Referral for surgery

Symptomatic disease involving all three coronary arteries which is uncontrolled by medical therapy will be improved by coronary artery bypass grafting. Prognosis is unaltered unless there is coexisting left ventricular dysfunction (ejection fraction below 40 per cent). The increasing use of left internal mammary grafts may alter this balance in the future, as long-term results are better when this conduit can be used.

Left main stem stenosis above 30 per cent carries an adverse prognosis (1 year mortality of 20 per cent) which benefits from surgical revascularization. Proximal left anterior descending coronary artery stenosis above 70 per cent is a high-risk lesion, and there is little to choose between angioplasty and left internal mammary artery grafting. Stenting may prove more advantageous in the future.

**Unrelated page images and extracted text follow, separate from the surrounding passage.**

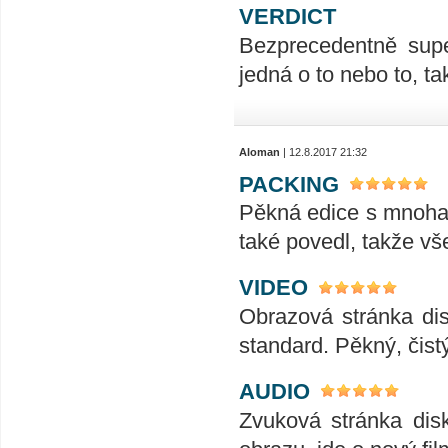
VERDICT
Bezprecedentně supe
jedná o to nebo to, t
Aloman
| 12.8.2017 21:32
PACKING
Pěkná edice s mnoha 
také povedl, takže vše
VIDEO
Obrazová stránka dis
standard. Pěkný, čist
AUDIO
Zvuková stránka dis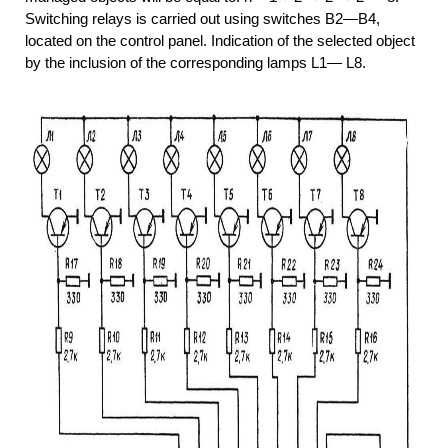
Switching relays is carried out using switches B2—B4,
located on the control panel. Indication of the selected object
by the inclusion of the corresponding lamps L1— L8.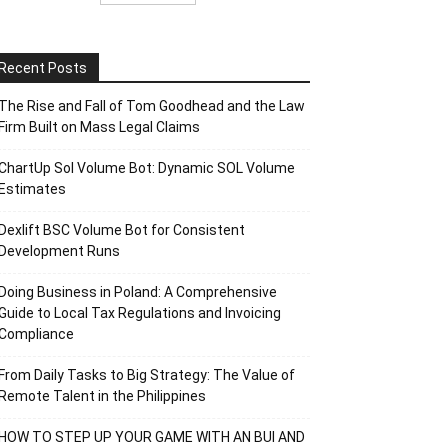
Recent Posts
The Rise and Fall of Tom Goodhead and the Law
Firm Built on Mass Legal Claims
ChartUp Sol Volume Bot: Dynamic SOL Volume
Estimates
Dexlift BSC Volume Bot for Consistent
Development Runs
Doing Business in Poland: A Comprehensive
Guide to Local Tax Regulations and Invoicing
Compliance
From Daily Tasks to Big Strategy: The Value of
Remote Talent in the Philippines
HOW TO STEP UP YOUR GAME WITH AN BUI AND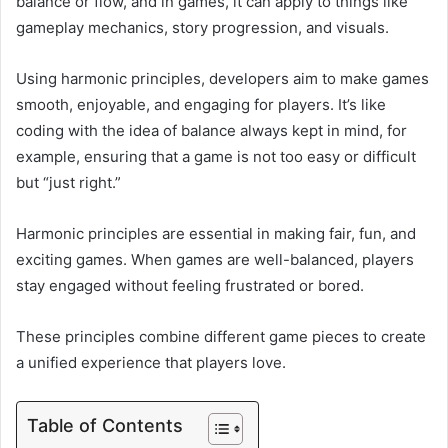
balance or flow, and in games, it can apply to things like
gameplay mechanics, story progression, and visuals.
Using harmonic principles, developers aim to make games
smooth, enjoyable, and engaging for players. It’s like
coding with the idea of balance always kept in mind, for
example, ensuring that a game is not too easy or difficult
but “just right.”
Harmonic principles are essential in making fair, fun, and
exciting games. When games are well-balanced, players
stay engaged without feeling frustrated or bored.
These principles combine different game pieces to create
a unified experience that players love.
Table of Contents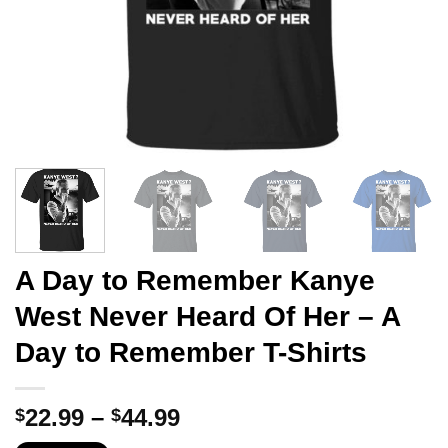
A Day to Remember Kanye
West Never Heard Of Her – A
Day to Remember T-Shirts
Price
22.99
–
44.99
$
$
range: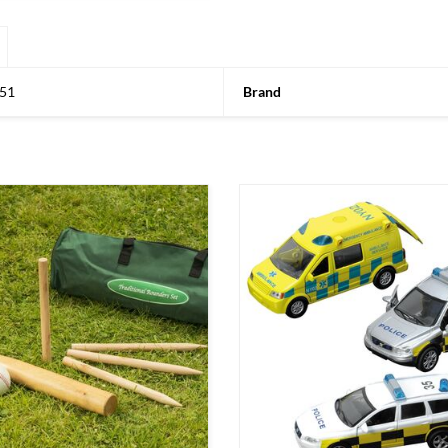
51
Brand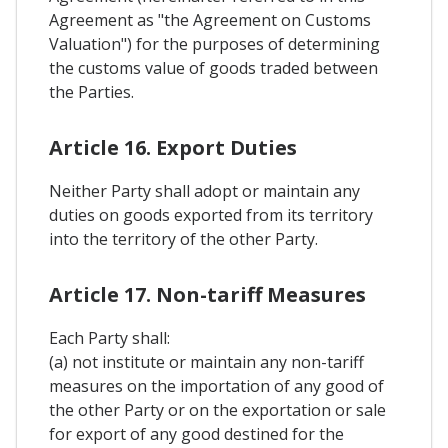
Agreement as "the Agreement on Customs
Valuation") for the purposes of determining
the customs value of goods traded between
the Parties.
Article 16. Export Duties
Neither Party shall adopt or maintain any
duties on goods exported from its territory
into the territory of the other Party.
Article 17. Non-tariff Measures
Each Party shall:
(a) not institute or maintain any non-tariff
measures on the importation of any good of
the other Party or on the exportation or sale
for export of any good destined for the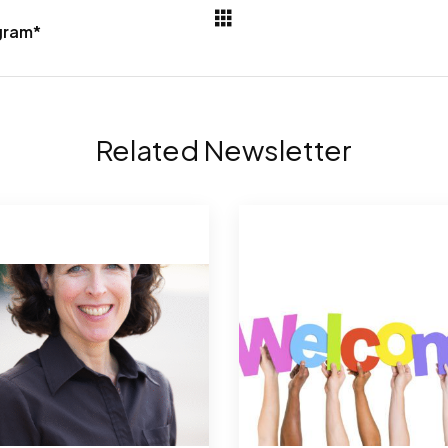
ogram*
Related Newsletter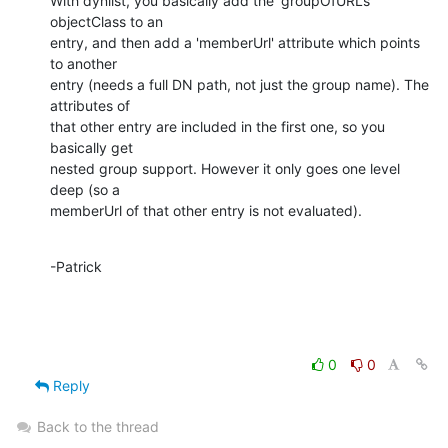
With dynlist, you basically add the 'groupOfURLs' 
objectClass to an 

entry, and then add a 'memberUrl' attribute which points 
to another 

entry (needs a full DN path, not just the group name). The 
attributes of 

that other entry are included in the first one, so you 
basically get 

nested group support. However it only goes one level 
deep (so a 

memberUrl of that other entry is not evaluated).
-Patrick
0
0
Reply
Back to the thread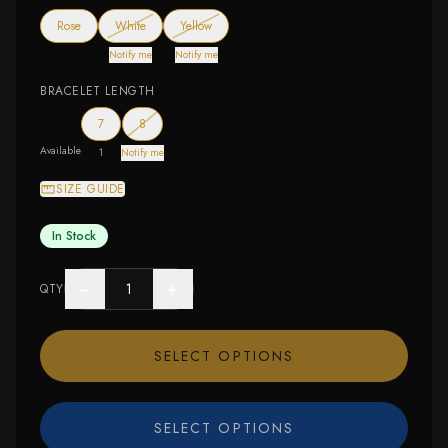
— out of stock
— out of stock
Rose
White
Yellow
Notify me
Notify me
BRACELET LENGTH
— out of stock
7
8
Available
1
Notify me
SIZE GUIDE
In Stock
−
+
QTY
SELECT OPTIONS
SELECT OPTIONS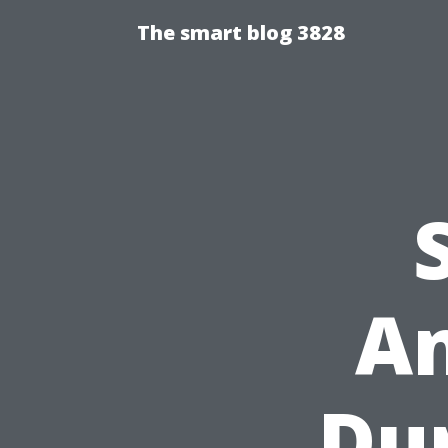
The smart blog 3828
A
Du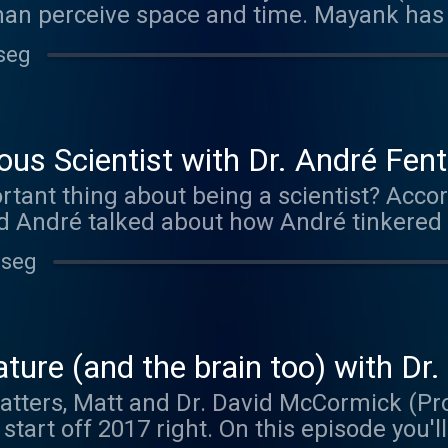
an perceive space and time. Mayank has
 physics and neuroscience to understand 
seg
pts. This episode was brought to you by M
g mazeengineers.com/brainmatters and ent
dible mazes and other neuroscience good
us Scientist with Dr. André Fen
tant thing about being a scientist? Accor
nd André talked about how André tinkered 
 and memory at NYU.
 seg
ture (and the brain too) with D
atters, Matt and Dr. David McCormick (Pr
start off 2017 right. On this episode you'll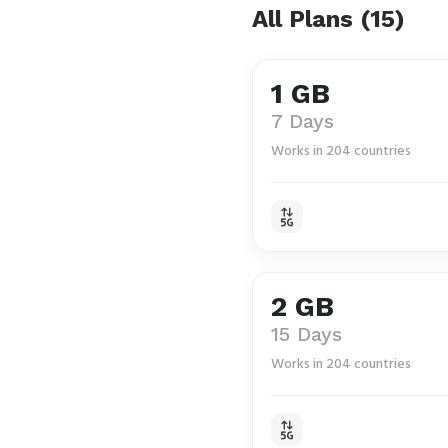
All Plans (15)
1 GB
7 Days
Works in 204 countries
2 GB
15 Days
Works in 204 countries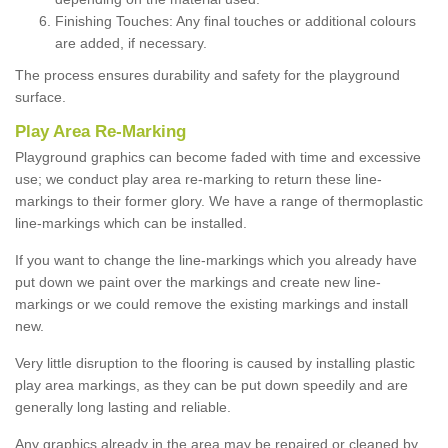
Finishing Touches: Any final touches or additional colours
are added, if necessary.
The process ensures durability and safety for the playground
surface.
Play Area Re-Marking
Playground graphics can become faded with time and excessive
use; we conduct play area re-marking to return these line-
markings to their former glory. We have a range of thermoplastic
line-markings which can be installed.
If you want to change the line-markings which you already have
put down we paint over the markings and create new line-
markings or we could remove the existing markings and install
new.
Very little disruption to the flooring is caused by installing plastic
play area markings, as they can be put down speedily and are
generally long lasting and reliable.
Any graphics already in the area may be repaired or cleaned by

Unstable multivessel coronary disease, which does not settle medically, merits early investigation and referral for surgery if other revascularization techniques are not applicable.

Patients with symptomatic disease of one or two vessels, which is unacceptable despite adequate medical therapy and unsuitable for percutaneous transluminal coronary angioplasty/stenting (or a failed attempt at these procedures), should be referred for surgical revascularization. The patient needs to understand the individual risks and benefits; mortality benefits are not seen, although there are good symptomatic benefits.